**How to complete this task**
Of all the lines below, output only those starting at the one with "left elbow: (1257, 932)" and ending at the one with "left hip: (1223, 960)", both ends included, exactly as written.

**Data supplied**
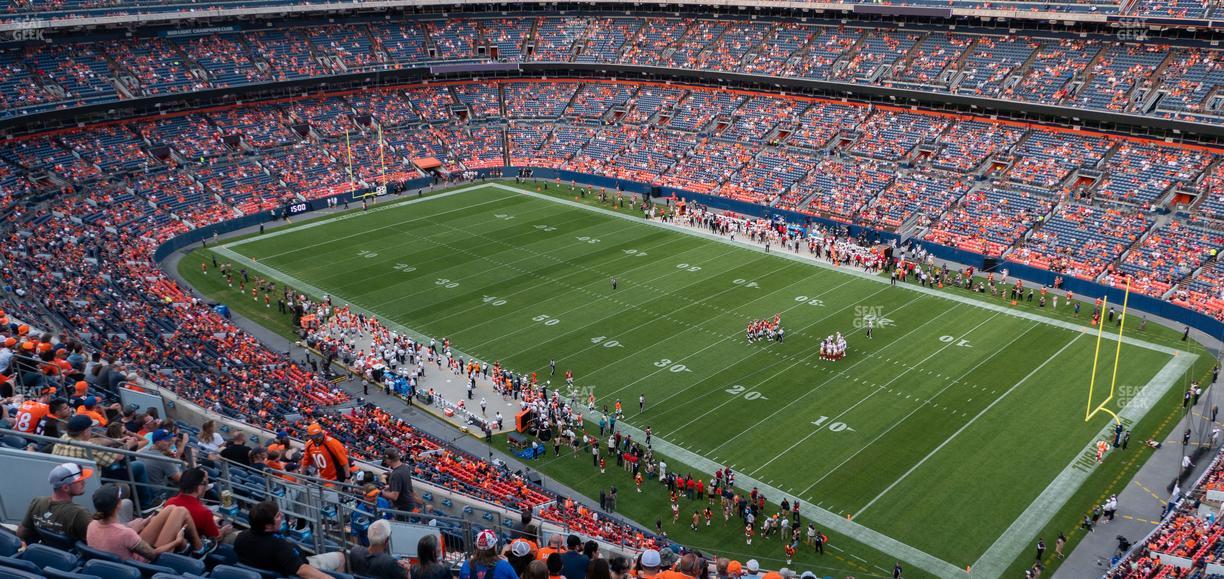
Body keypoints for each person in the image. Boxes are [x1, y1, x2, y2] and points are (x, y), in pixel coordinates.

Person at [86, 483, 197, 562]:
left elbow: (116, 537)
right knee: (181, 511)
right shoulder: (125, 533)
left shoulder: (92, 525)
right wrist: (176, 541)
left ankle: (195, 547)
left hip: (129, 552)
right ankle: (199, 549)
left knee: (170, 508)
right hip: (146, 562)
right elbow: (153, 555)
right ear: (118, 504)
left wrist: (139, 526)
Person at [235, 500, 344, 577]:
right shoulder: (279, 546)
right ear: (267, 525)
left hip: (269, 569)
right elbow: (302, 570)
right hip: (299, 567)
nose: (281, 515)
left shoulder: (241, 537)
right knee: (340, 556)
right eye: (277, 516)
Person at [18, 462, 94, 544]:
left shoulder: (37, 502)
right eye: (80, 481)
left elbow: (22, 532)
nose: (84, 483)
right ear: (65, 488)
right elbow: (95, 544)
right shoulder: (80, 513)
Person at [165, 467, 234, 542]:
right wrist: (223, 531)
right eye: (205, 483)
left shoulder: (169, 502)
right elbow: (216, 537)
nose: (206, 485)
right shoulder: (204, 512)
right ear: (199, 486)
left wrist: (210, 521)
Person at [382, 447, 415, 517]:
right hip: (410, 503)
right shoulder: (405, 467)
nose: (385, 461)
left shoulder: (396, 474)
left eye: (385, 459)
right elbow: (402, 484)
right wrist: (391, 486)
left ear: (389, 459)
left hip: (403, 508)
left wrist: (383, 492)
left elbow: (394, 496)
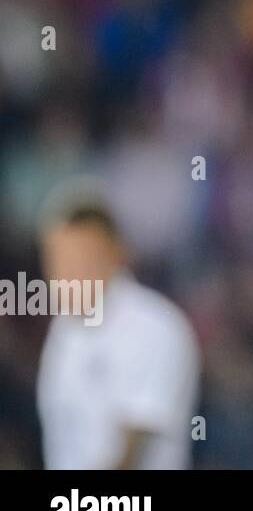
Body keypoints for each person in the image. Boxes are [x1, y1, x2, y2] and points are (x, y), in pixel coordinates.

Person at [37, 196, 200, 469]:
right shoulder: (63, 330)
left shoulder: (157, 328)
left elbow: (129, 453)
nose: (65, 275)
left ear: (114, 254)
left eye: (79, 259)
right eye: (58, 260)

* * *

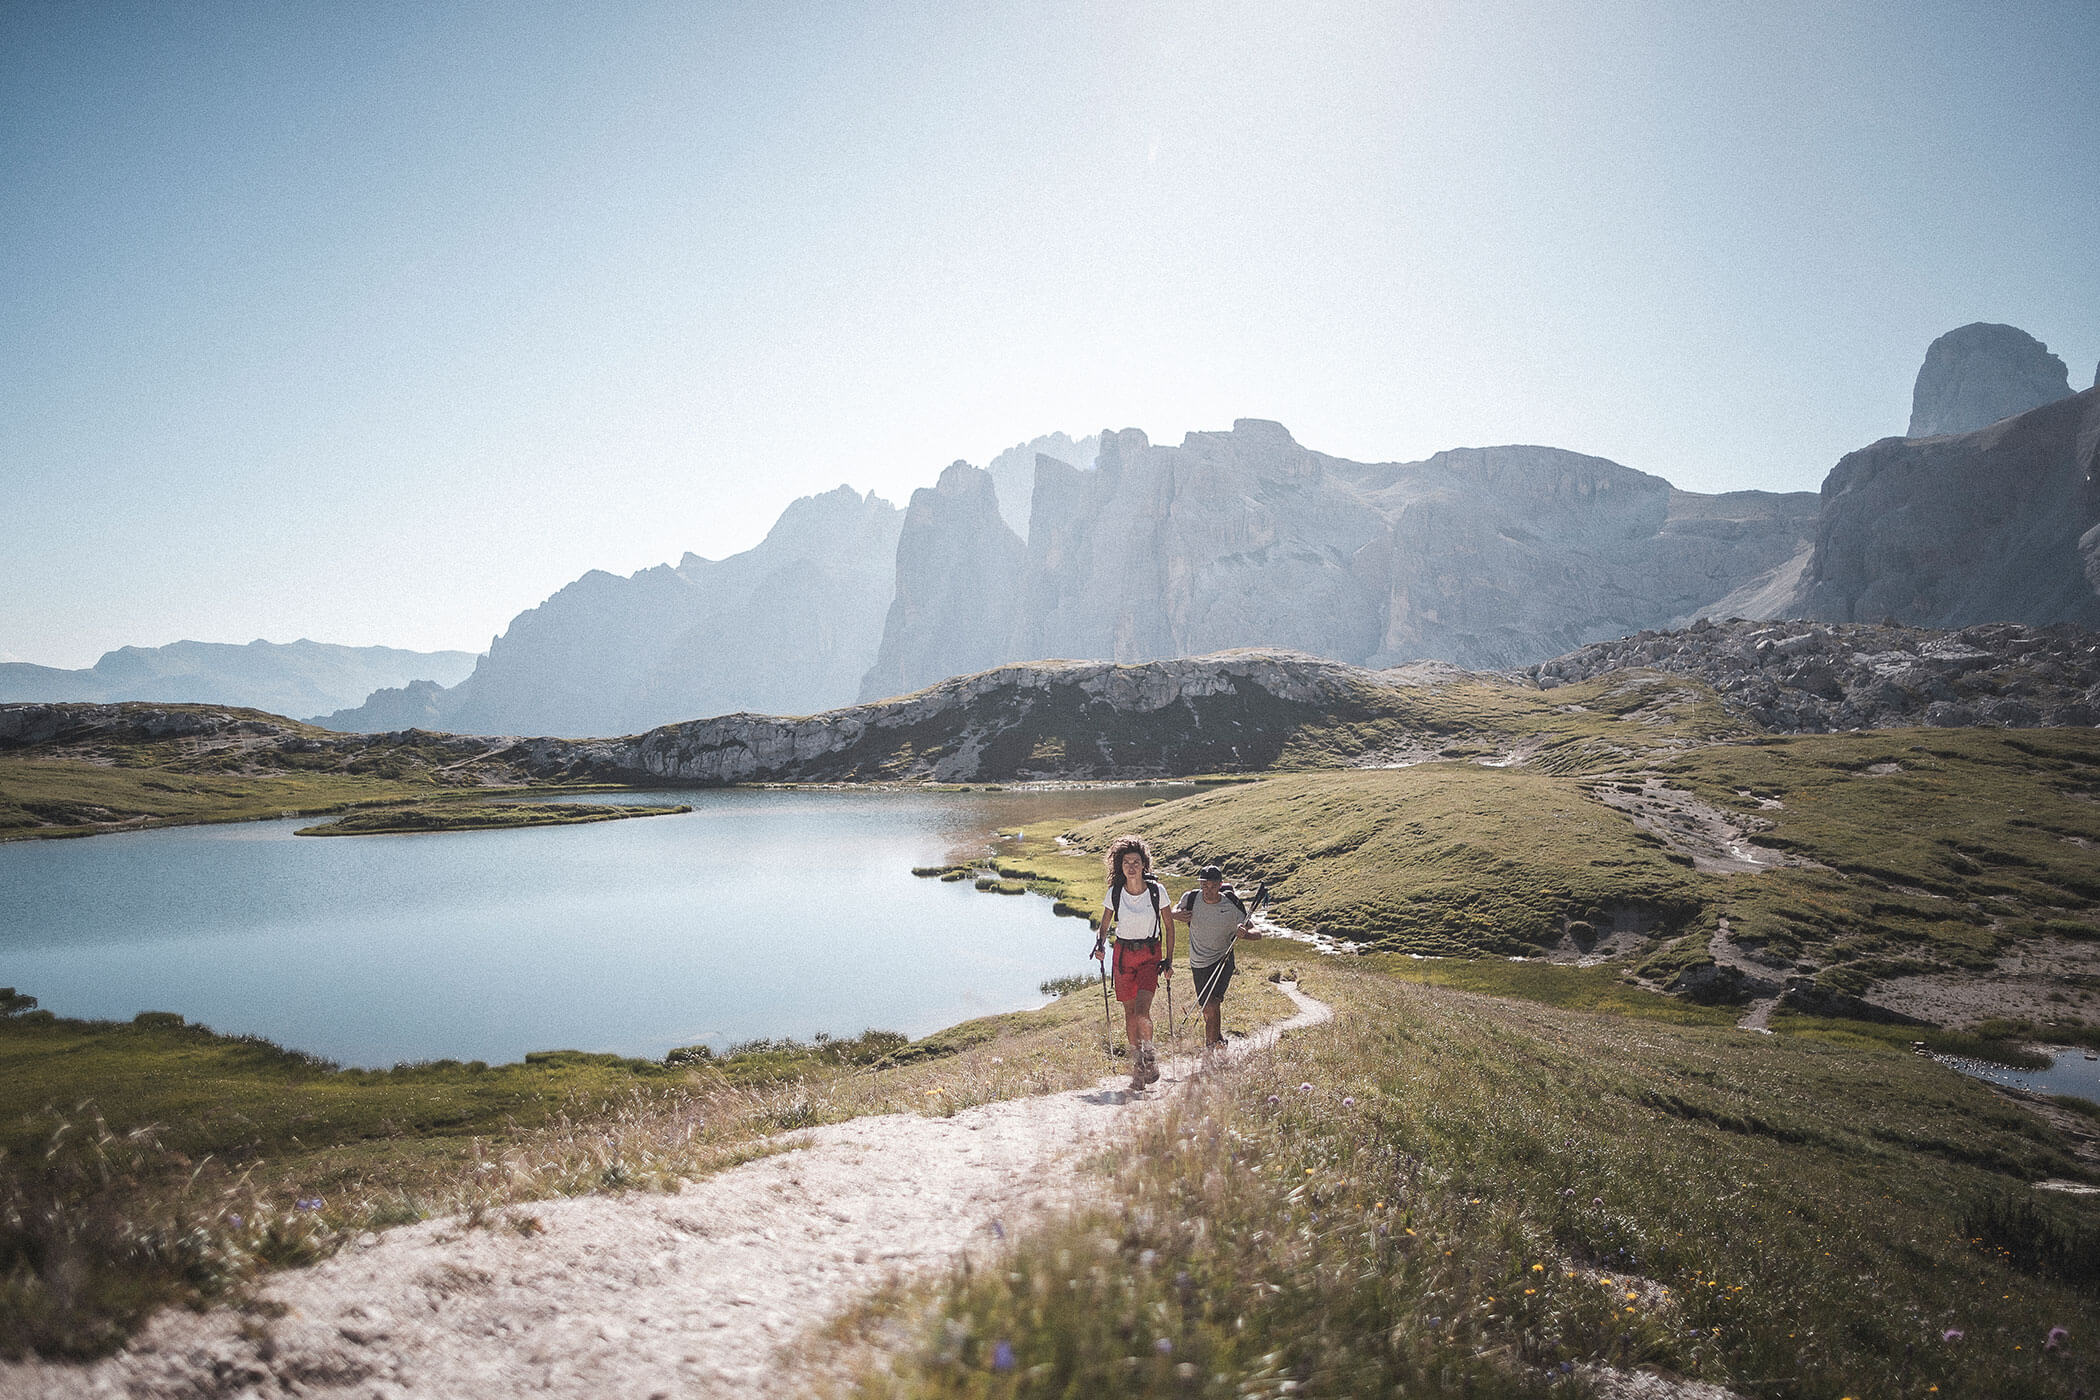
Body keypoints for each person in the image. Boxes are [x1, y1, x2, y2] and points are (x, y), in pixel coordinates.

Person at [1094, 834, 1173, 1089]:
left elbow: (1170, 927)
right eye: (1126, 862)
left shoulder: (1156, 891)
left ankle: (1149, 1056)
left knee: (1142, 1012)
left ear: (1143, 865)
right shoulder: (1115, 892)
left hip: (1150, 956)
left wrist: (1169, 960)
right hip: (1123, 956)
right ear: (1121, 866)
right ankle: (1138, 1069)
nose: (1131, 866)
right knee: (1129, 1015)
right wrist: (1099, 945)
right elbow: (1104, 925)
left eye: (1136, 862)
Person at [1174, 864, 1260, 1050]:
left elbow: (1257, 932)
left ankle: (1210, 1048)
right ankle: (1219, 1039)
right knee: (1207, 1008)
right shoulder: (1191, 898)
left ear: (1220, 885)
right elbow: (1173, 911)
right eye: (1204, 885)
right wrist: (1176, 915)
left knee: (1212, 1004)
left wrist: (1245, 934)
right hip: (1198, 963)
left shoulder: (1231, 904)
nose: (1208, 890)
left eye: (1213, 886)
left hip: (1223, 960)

**Answer box**
left elbow: (1257, 932)
left ankle: (1210, 1048)
right ankle: (1219, 1039)
right knee: (1207, 1008)
right shoulder: (1191, 898)
left ear: (1220, 885)
right elbow: (1173, 911)
right eye: (1204, 885)
right wrist: (1176, 915)
left knee: (1212, 1004)
left wrist: (1245, 934)
right hip: (1198, 963)
left shoulder: (1231, 904)
nose: (1208, 890)
left eye: (1213, 886)
left hip: (1223, 960)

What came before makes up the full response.